• _Required actions_:
(1) Render into Spanish the sentence "Analyst Yi predicts that ETH burn rate in 2026 could increase eightfold." from the text on Ethereum.
(2) Reproduce, unchanged, the part of the text on Ethereum that opens with the words containing "New Business Model: B2B" and closes with "to Value Ethereum?".

• _Text shown_:

======

The target Blob count per block will increase gradually from 6 to 14 and beyond. Ethereum has built a “growing quantity and price” model—raising the minimum price while increasing volume.
New Business Model: B2B Tax on Security Services
This is what Ethereum looks like after Fusaki:
Upstream (Layer 2 networks): Base, Optimism, Arbitrum—“distributors” serving end-users and high-frequency, low-value transactions.
Main product (L1): Ethereum sells two key resources:
L2s must pay fees corresponding to the economic value of these resources. Most is burned, some goes to validators.
Growth spiral: L2 growth → increased Blob demand → higher ETH burn → deflation → stronger security → attraction of high-value assets.
Analyst Yi predicts that ETH burn rate in 2026 could increase eightfold.
How to Value Ethereum?
Ethereum combines features of commodities, capital assets, and currencies—a single model does not fully capture the picture:
DCF Model (perspective of tech stocks): 21Shares in its Q1 2025 report, based on transaction fee revenues and burn mechanisms, valued ETH at $3,998 under conservative assumptions, and $7,249 under more optimistic scenarios.

======

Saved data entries

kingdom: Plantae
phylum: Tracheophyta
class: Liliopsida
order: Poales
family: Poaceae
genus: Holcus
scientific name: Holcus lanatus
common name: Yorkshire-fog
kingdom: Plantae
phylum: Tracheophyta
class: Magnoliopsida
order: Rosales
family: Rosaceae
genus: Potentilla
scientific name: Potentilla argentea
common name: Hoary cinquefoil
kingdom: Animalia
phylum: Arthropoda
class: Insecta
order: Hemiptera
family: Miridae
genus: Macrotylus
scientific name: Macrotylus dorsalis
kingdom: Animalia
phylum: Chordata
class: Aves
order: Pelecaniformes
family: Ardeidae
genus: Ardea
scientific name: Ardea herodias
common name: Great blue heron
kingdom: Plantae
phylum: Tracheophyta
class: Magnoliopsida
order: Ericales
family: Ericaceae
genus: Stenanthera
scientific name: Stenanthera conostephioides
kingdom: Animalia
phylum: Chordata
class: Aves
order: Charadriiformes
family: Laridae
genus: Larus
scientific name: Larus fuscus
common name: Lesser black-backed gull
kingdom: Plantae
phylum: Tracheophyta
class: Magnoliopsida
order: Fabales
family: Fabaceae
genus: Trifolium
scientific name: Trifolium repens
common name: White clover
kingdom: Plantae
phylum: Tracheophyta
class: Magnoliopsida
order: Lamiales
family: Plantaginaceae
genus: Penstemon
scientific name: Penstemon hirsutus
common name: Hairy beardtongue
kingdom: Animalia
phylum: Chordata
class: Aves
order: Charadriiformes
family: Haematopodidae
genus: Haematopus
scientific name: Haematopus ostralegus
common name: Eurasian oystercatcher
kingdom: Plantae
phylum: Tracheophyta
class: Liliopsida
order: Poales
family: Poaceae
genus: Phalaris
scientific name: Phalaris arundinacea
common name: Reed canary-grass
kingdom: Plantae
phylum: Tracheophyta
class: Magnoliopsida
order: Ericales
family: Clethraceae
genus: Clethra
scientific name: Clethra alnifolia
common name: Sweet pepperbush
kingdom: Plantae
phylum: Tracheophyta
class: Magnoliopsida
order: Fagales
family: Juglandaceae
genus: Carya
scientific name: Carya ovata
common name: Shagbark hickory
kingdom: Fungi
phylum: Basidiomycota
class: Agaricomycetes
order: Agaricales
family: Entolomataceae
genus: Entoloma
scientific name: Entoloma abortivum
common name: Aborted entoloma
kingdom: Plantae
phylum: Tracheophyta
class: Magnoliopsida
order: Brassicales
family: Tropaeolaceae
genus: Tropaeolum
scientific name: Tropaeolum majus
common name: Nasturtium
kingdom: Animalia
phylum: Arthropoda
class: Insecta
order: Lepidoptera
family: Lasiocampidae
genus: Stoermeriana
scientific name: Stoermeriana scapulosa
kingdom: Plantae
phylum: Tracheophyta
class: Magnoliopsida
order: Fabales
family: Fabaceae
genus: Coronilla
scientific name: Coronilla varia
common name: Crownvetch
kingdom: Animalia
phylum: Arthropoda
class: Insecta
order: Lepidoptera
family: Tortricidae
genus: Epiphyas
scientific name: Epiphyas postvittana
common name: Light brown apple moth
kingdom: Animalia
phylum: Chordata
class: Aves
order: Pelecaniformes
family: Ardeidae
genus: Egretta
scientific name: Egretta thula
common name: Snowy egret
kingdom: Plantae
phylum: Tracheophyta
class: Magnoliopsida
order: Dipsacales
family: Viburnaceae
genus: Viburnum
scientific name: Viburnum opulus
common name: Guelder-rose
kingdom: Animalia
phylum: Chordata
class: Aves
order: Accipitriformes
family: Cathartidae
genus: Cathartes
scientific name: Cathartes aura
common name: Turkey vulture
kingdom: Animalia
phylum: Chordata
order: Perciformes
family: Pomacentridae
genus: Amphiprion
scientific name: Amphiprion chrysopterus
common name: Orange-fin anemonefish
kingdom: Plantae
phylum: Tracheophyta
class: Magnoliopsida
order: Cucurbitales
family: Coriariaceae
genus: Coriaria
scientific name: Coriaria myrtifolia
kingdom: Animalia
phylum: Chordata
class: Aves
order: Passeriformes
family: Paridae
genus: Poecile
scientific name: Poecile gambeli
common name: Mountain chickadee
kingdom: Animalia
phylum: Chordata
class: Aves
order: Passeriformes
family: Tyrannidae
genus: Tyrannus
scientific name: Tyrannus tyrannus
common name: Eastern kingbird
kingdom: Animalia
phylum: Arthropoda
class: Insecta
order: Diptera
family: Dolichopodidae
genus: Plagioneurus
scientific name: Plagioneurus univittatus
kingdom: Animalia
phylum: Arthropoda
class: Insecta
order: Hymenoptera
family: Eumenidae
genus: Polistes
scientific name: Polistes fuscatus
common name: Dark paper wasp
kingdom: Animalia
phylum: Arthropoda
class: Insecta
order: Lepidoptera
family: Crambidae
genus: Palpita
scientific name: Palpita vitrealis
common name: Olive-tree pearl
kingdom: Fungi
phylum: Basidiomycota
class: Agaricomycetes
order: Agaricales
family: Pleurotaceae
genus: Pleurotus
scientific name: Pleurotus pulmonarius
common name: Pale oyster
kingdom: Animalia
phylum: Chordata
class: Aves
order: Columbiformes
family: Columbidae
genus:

======

• _Answers per task_:
(1) El analista Yi predice que la tasa de quema de ETH en 2026 podría multiplicarse por ocho.

(2)
New Business Model: B2B Tax on Security Services
This is what Ethereum looks like after Fusaki:
Upstream (Layer 2 networks): Base, Optimism, Arbitrum—“distributors” serving end-users and high-frequency, low-value transactions.
Main product (L1): Ethereum sells two key resources:
L2s must pay fees corresponding to the economic value of these resources. Most is burned, some goes to validators.
Growth spiral: L2 growth → increased Blob demand → higher ETH burn → deflation → stronger security → attraction of high-value assets.
Analyst Yi predicts that ETH burn rate in 2026 could increase eightfold.
How to Value Ethereum?